A couple of notes on things said in the thread:
> But do Starlink actually see Mike supplying 100 people as helpful, or do they 
> see it as 99 customers they can no longer sell a dishy to? Given how they 
> push their services into the market, I suspect it might be the latter.

This is what we have seen - they started with an expensive service, expensive 
terminal. They acquired all the early adopters who go for Starlink come what 
may, price is no object, because they can justify it. Now, they start reducing 
prices to catch the next “wave” that didn’t see a fit within their needs / 
finances.

With Africa, even the cheaper pricing now is only affordable to 0.05% of the 
population (600k to 1 million users). To reach the deeper market, they will 
need to allow creative solutions, but that will only happen once they have 
tapped the available steps in the financial ladder.
> My central thesis has long been that 25/5 mbit service - debloated -
> was more than good enough for your typical family of 4, no matter the
> country, WFH, or not.

We provide a 5 Mbps service (1.5 Mbps provisioned), and Kenyans consume 220 GB 
per month on average over it.
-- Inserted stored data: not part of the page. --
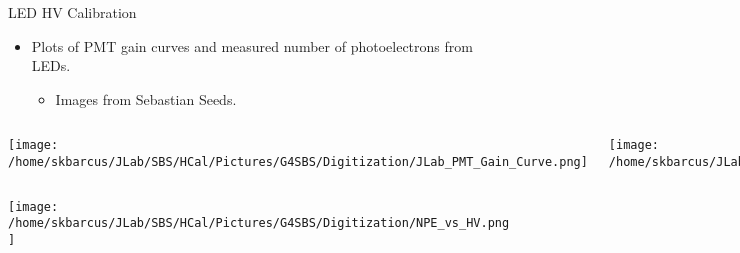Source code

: \documentclass[10pt]{beamer}
\begin{document}
\begin{frame}{LED HV Calibration}
	\vspace{-1mm}
	\begin{itemize}
		\item Plots of PMT gain curves and measured number of photoelectrons from LEDs.
		\begin{itemize}
			\item[--] Images from Sebastian Seeds.
		\end{itemize}
	\end{itemize}
	
	\vspace{-7mm}
	\begin{columns}[T,onlytextwidth]
	
	\begin{center}
  		\texttt{[image: /home/skbarcus/JLab/SBS/HCal/Pictures/G4SBS/Digitization/JLab\_PMT\_Gain\_Curve.png]}
  	\end{center}
	
	\vspace{-7mm}
	
	\begin{center}
  		\texttt{[image: /home/skbarcus/JLab/SBS/HCal/Pictures/G4SBS/Digitization/CMU\_PMT\_Gain\_Curve.png]}
  	\end{center}
	
	\end{columns}
	
	\vspace{-4mm}
	\begin{center}
  		\texttt{[image: /home/skbarcus/JLab/SBS/HCal/Pictures/G4SBS/Digitization/NPE\_vs\_HV.png]}
  	\end{center}

\end{frame}
\end{document}
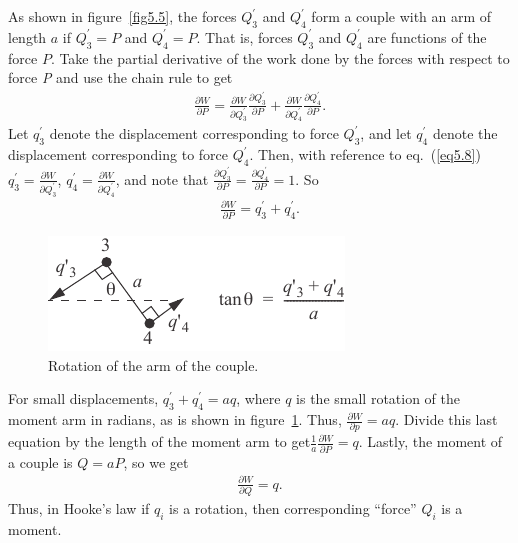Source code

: \documentclass{AeroStructure-ERJohnson}
\begin{document}
As shown in figure~\ref{fig5.5}, the forces $ Q_{3}^{\prime} $ and $ Q_{4}^{\prime} $ form a couple with an arm of length $ a $ if $ Q_{3}^{\prime}=P $ and $ Q_{4}^{\prime}=P $. That is, forces $ Q_{3}^{\prime} $ and $ Q_{4}^{\prime} $ are functions of the force $ P $. Take the partial derivative of the work done by the forces with respect to force \textit{P} and use the chain rule to get
\begin{align*}
\frac{\partial W}{\partial P}=\frac{\partial W}{\partial Q_{3}^{\prime}} \frac{\partial Q_{3}^{\prime}}{\partial P}+\frac{\partial W}{\partial Q_{4}^{\prime}} \frac{\partial Q_{4}^{\prime}}{\partial P}.
\end{align*}
Let $ q_{3}^{\prime} $ denote the displacement corresponding to force $ Q_{3}^{\prime} $, and let $ q_{4}^{\prime} $ denote the displacement corresponding to force $ Q_{4}^{\prime} $. Then, with reference to eq.~(\ref{eq5.8}) $ q_{3}^{\prime}=\frac{\partial W}{\partial Q_{3}^{\prime}} $, $ q_{4}^{\prime}=\frac{\partial W}{\partial Q_{4}^{\prime}} $, and note that $ \frac{\partial Q_{3}^{\prime}}{\partial P}=\frac{\partial Q_{4}^{\prime}}{\partial P}=1 $. So
\begin{align*}
\frac{\partial W}{\partial P}=q_{3}^{\prime}+q_{4}^{\prime}.
\end{align*}

\begin{figure}
\includegraphics{Figure_5-6.pdf}
\caption{Rotation of the arm of the couple. \label{fig5.6}}
\end{figure}

\noindent For small displacements, $ q_{3}^{\prime}+q_{4}^{\prime}=a q $, where $q$ is the small rotation of the moment arm in radians, as is shown in figure~\ref{fig5.6}. Thus, $ \frac{\partial W}{\partial p}=a q $. Divide this last equation by the length of the moment arm to get\break $ \frac{1}{a} \frac{\partial W}{\partial P}=q $. Lastly, the moment of a couple is $ Q=a P $, so we get
\begin{align}\label{eq5.9}
\frac{\partial W}{\partial Q}=q .
\end{align}
Thus, in Hooke's law if $ q_{i}$ is a rotation, then corresponding ``force'' $Q_{i}$ is a moment.
\end{document}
This is on par with “western” nations. I’m not so 
sure about the debloated part though :-)

Best,

Mike
On Aug 31, 2022, 02:59 +0200, Dave Taht via Starlink 
<[email protected]>, wrote:
> I think f-root dns servers in LEO makes a lot of sense. It's not a lot
> of data, nor does it require much cpu. and dns lookups are a frequent
> source of major latency.
>
> CDN in space, well, how much mass, energy, does a set of spindles
> need? Can raid arrays of modern flash or disk survive serious SEVs?